The norm appears to be "benevolent neglect", at best - that is, children are not (outside of our Western bubble of reality, as well as East Asia which independently invented some of the same norms) actively taught or guided towards anything; mostly they are ignored and they teach themselves everything they need to know by mimicking adults. People spend time with their children, but it's rarely a goal explicitly striven for (the way it is for Western parents); it's just a side effect of their existing at all.

In the end, children are still humans.

Half of childhood is a social construct. (In particular, most of the parts pertaining to the teenage years)

Half of the remainder won't apply to a given particular child. Humans are different.

A lot of that social construct was created as part of a jobs program. You shouldn't expect it to be sanely optimized towards excuses made up fifty years after the fact.

Childhood has very little impact on future career/social status/college results. They've done all sorts of studies, and various nations have more or less education, and the only things I've seen that produce more impact than a couple IQ points are like, not feeding your children. Given access to resources, after the very early years, children are basically capable of raising themselves.

In summary, it's best not to concern yourself with social rituals more than necessary and just learn who the actual person in front of you is, and what they need.

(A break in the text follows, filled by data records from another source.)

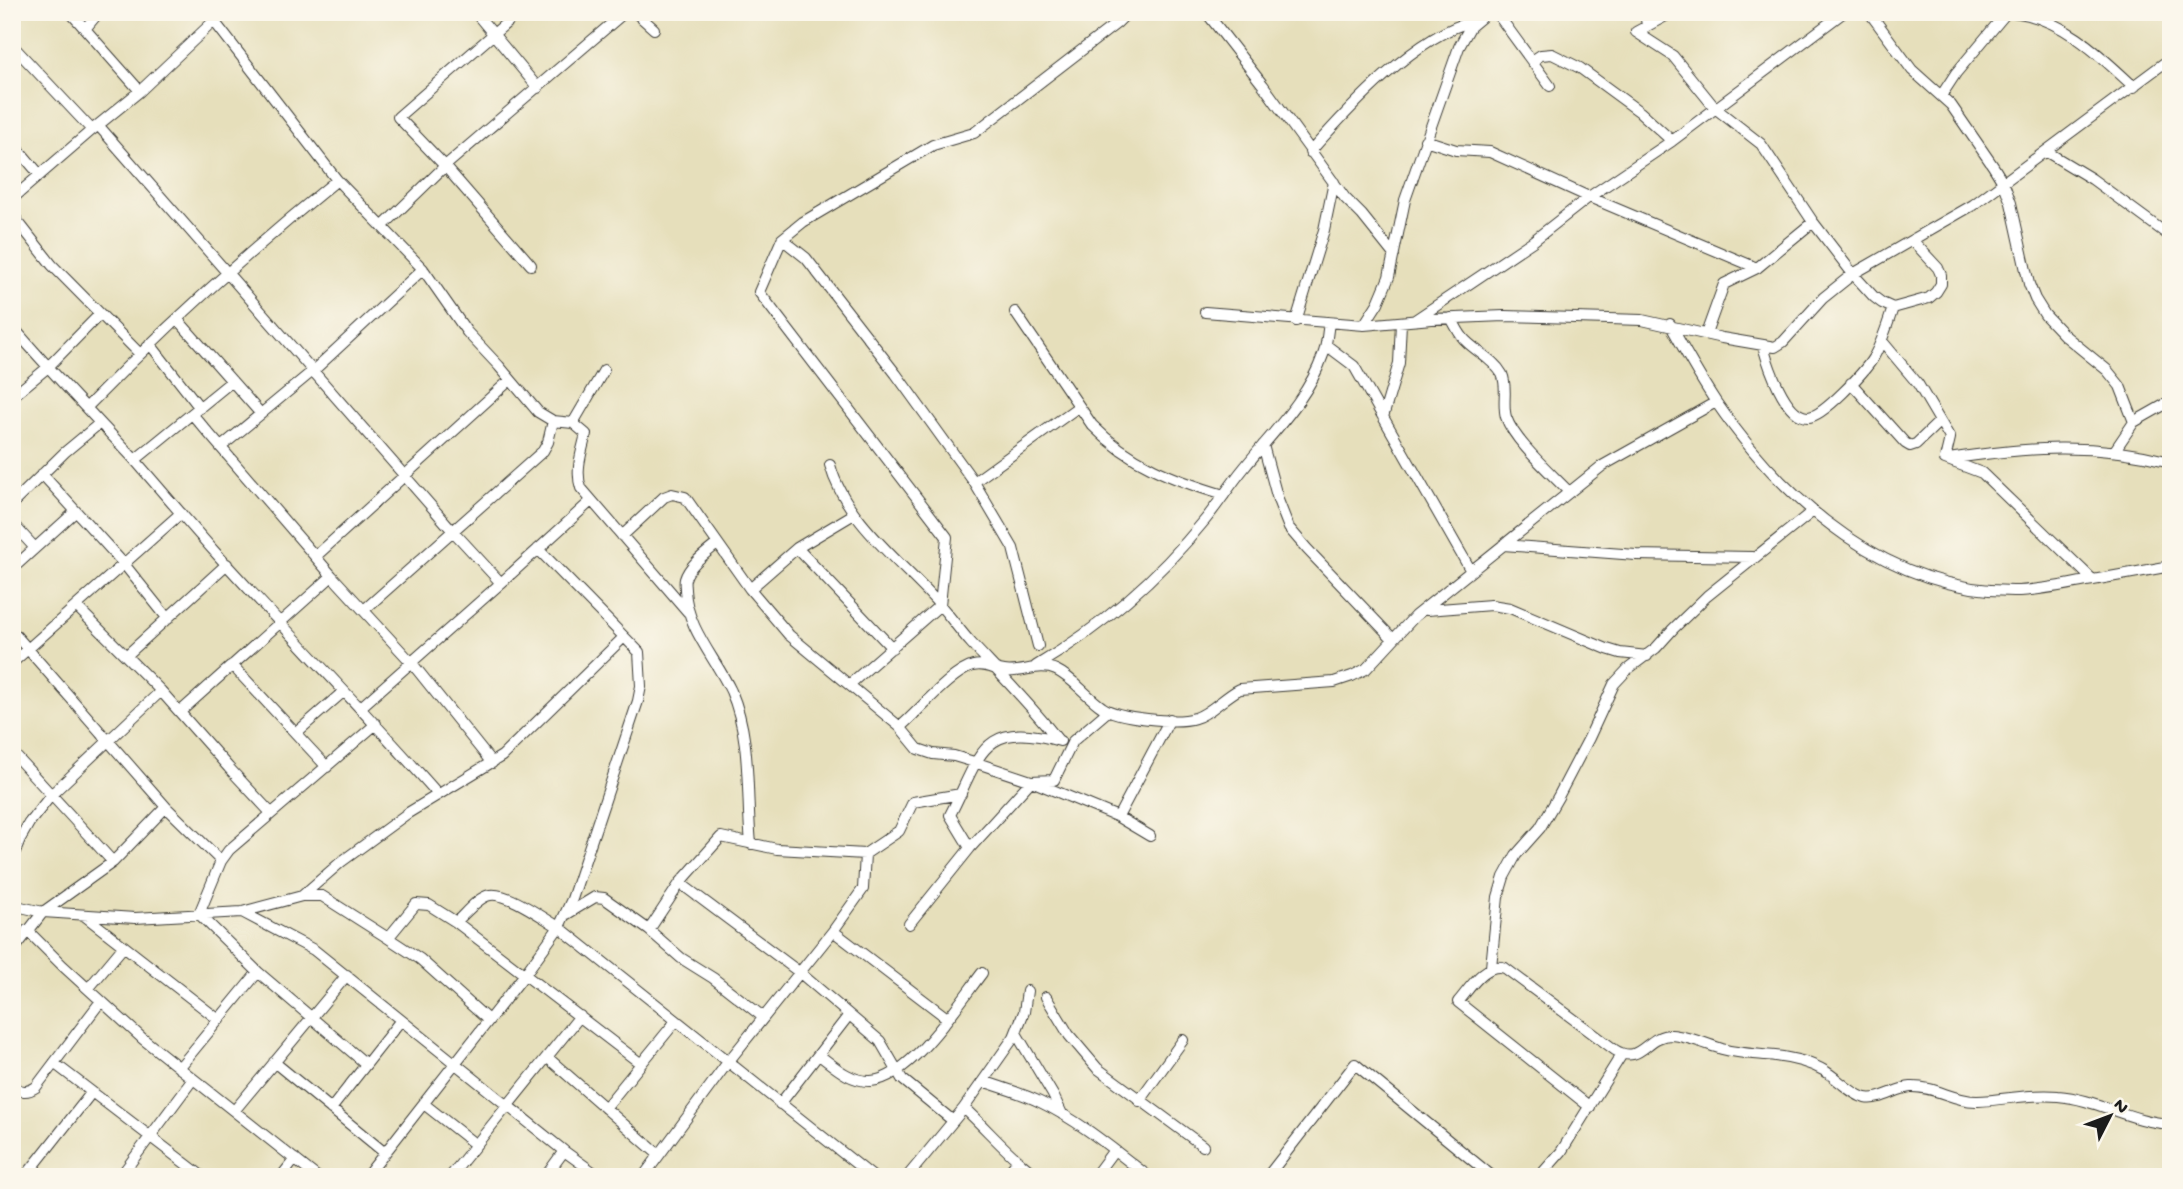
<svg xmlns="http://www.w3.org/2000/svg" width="2183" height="1189" viewBox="0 0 2183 1189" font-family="'Gochi Hand',sans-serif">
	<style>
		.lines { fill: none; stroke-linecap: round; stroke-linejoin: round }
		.minor-casing { stroke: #3a3934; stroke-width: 12 }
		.minor { stroke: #fff; stroke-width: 10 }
	</style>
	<rect width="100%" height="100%" fill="#fbf7ec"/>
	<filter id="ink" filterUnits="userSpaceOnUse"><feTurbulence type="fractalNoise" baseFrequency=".0143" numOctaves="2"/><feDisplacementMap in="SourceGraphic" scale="14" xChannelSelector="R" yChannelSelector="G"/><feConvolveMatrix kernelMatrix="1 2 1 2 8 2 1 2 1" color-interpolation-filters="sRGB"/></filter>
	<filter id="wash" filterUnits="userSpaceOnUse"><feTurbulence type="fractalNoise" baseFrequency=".00686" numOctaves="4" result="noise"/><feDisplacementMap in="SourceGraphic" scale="28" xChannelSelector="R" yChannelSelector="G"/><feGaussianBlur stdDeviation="1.57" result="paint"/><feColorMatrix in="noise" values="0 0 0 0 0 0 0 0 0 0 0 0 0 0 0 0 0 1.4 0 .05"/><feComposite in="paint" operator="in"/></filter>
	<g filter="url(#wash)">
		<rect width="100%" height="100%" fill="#e6dfbb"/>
	</g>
	<g filter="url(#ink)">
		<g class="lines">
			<defs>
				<path id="minor" d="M70,12L140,91
					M207,12L337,180L423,269L467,332L499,366L538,412L553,421L573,423L586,434C582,451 575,470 581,488L688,612
					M475,12L538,88
					M519,12L398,117L445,166L531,265
					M635,12L654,29
					M1206,12L1263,85L1345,198L1362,215L1394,255
					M1496,12L1550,86
					M1645,12L1647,26
					M1869,12L1912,70L1951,105L1993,166L2004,184L2011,203L2029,284L2035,299L2045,315L2064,335L2107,370L2120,386L2134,422L2115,450
					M2013,12C2062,18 2099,54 2134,87
					M85,29L99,12
					M1636,32L1673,56L1715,108L1761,144L1813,222L1853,274L1874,297L1882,303L1893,308L1929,298L1936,292L1941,284V275L1938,268L1912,240
					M1636,32L1673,12
					M12,45L92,130
					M1532,61L1541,55L1552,54L1580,68L1640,112L1672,141
					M1941,96L1956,73L2007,12
					M98,125L452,530L501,583L361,707
					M1425,140L1456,150L1490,152L1589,197L1757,268
					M12,142L40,175
					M1310,152C1349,108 1417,34 1474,21
					M2047,152L2092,179L2171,237
					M12,199L92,130L140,91L215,20
					M12,214L52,265L139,353
					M382,227L445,166L625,12
					M782,239L806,258L896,374L974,482
					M1015,312L1092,425C1129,463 1174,480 1224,495
					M1205,312L1364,325L1432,319L1504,316L1642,320L1722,338L1775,347L1783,342L1823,298L1853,274L1973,205L2171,58
					M1451,318C1456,326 1459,335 1466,341C1477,352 1494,360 1502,374C1508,387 1502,403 1506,417C1514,441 1551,473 1569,492
					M178,320L261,414
					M1415,320L1533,241L1589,197L1672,141L1844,12
					M1296,321L1324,230L1334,182
					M1670,324C1685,351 1699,377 1716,402C1785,503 1891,594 2019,591C2043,590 2069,584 2093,580
					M1364,325L1378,303L1389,277L1405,200L1459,47L1470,27L1488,12
					M12,326C51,372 93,415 134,459C161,490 187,521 214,551C288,633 365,711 437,793
					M1706,334L1724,284L1757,268L1813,222
					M1882,341L1918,384L1950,438L1945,459L1982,473L2093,580L2171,566
					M150,344L200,408
					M1326,345L1354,366L1471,571
					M1763,346C1768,364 1785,417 1808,417C1823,417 1865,371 1873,358C1882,343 1887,325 1893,308
					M1851,383L1905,443L1910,446L1916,444L1940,421
					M12,397L47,368L100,314
					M86,408C165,327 249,251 337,180
					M192,414L332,576L411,662L492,763
					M1383,417L1399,363L1401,323
					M2134,422L2171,401
					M573,423L604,370
					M1263,445L1278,500L1289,528L1307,549L1393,639
					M221,447L314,370L423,269
					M1949,459C2026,447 2094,442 2171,462
					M135,460L232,381
					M830,465C845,520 900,561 938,603C950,616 960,631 972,644C1002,676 1032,706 1058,740
					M42,474L124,564L168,619
					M12,504L65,452L100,423
					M12,523L35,548
					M622,536L664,497L672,494L685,497L750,589L789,635L900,727L918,749L933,754L954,756L974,762L1031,781L1118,817L1150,836
					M717,544C706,553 689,565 685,579C684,583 685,586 685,590C687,629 715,657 731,691C752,739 746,794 751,844
					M1503,545L1636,555L1752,557
					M797,548L892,648
					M316,556L510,380
					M12,569L75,512
					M501,583L591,501
					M750,589L797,548L854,514
					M76,606L161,691L229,768L271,813
					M364,610L543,451L548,442L553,421
					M1427,610L1491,605L1510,608L1607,649L1620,653L1647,656
					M12,631L166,807L113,862L43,912L12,952
					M1038,646L1013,548L974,482L1078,407
					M127,655L227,564
					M12,663L181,513
					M232,665L327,767
					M1036,666C1100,628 1158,578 1205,520C1219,503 1230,485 1244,468C1272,433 1308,399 1323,355C1327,345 1327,334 1329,323
					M850,684L940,605L947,537L759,292L782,239L803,222L933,145L974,133L1117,23L1128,12
					M180,712L332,576
					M900,727C919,711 951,672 973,666C985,663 993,669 1004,671C1022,674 1039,662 1056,670C1073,678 1086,696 1102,707C1117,718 1177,724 1195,718C1210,714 1225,696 1240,689L1334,682L1352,676L1366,669L1415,616L1602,466L1716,402
					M296,733L343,692
					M12,752L113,862
					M166,807L221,861
					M1118,817L1170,719
					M12,830L20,839L12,859
					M20,839L29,823L52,794L161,691
					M970,848L950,815C980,758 980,718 1060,741
					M680,883L799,972L873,1035L880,1041L902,1079L952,1120
					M302,896L341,862L408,813L502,756L623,638
					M12,905L43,912L135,918L242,912L302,896H322L388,938L416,904L429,905L456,922C465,914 478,897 490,895C508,892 543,918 559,927L873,1177
					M242,912L314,950L564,1151L600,1177
					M567,914L595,897L604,898L649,930L681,958L713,978L763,1017
					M85,916L219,1020
					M456,922L640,1063
					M909,924L970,848L1031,781L1054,780L1073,741L1108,711
					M27,930L63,966L143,1039L317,1177
					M649,930L680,883L721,837L777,849L865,854L899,831L913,802L961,794
					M833,931L947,1018
					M388,938L420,959L488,1020
					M1491,967L1498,897L1504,877L1516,855L1540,828L1558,797L1589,738L1614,684L1628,669L1656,648L1673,629L1707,596L1813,511
					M88,989L124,946
					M1046,997L1069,1035L1097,1068L1203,1146
					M1016,1033L1053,1095L1062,1114
					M819,1055C834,1066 850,1082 871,1081C911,1078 959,1003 982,973
					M548,1058L659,1155
					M274,1062L385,1153
					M54,1063L203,1177
					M366,1064L258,972L199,914L221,861L229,850L376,724
					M179,1068L258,972
					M983,1081C1002,1088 1022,1093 1040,1102C1080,1121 1114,1150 1149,1177
					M12,1086C21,1092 27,1093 36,1087L101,1001
					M1139,1101L1183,1040
					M424,1104L476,1145
					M780,1104L849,1015
					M1590,1107L1458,1002C1470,988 1486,961 1505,968L1615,1050C1641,1066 1646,1035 1671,1035C1688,1036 1706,1044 1722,1049C1740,1054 1757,1054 1775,1056C1792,1058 1810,1062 1825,1071C1838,1079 1851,1094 1865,1098C1881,1101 1896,1088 1911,1087C1935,1086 1955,1102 1978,1101C2005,1100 2031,1093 2058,1096C2097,1099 2131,1122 2171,1124
					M605,1108L676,1021
					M964,1108C989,1131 1010,1157 1038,1177
					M331,1109L401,1020
					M234,1111L347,975
					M25,1177L92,1092
					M120,1177L193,1079
					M281,1177L295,1159
					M366,1177L525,974L559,927L572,899L638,701L641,686L639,652L538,549
					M450,1177L580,1016
					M545,1177L564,1151
					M643,1177L728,1062L833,931L863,889L865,854
					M907,1177L964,1108L1014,1037L1024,1012L1027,991
					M1005,1177L1017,1162
					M1094,1177L1114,1150
					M1267,1177L1355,1064L1493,1177
					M1539,1177L1561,1152L1622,1054"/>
			</defs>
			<use href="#minor" class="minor-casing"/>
			<use href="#minor" class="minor"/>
		</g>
	</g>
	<rect width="2183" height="1189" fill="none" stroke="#fbf7ec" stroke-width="42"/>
	<g transform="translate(2110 1116) rotate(48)" stroke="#fbf7ec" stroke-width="5" paint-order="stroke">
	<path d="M0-5L12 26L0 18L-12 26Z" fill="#1c1c1c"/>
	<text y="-10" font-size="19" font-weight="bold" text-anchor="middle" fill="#1c1c1c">N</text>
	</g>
</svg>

I agree to some extent with what you're saying - but in today's society, (at least in the U.S. and, to my understanding, many parts of East Asia) children are subjected to optimization pressures from colleges and other selective institutions. I think there's a lack in clarity of thought in society at large about the effect this has on children, and more importantly, what childhood ought to be.

To your point, less optimization pressure on children does not seem to result in less achievement in adulthood - so perhaps that's the direction we ought to be aiming for?

Weirdly, and I think this is because my childhood definitely was not optimized for getting into a good university (I was homeschooled, and ended up transferring to Berkley based off perfect grades for two years in a community college), but reading the last paragraphs here made me rather nostolgic for the two or three weeks I spent doing practice SAT tests.

Nostalgia can be a funny thing. I've been nostalgic for experiences that I would in no way want to repeat. Sometimes things are better as memories than they are to live through.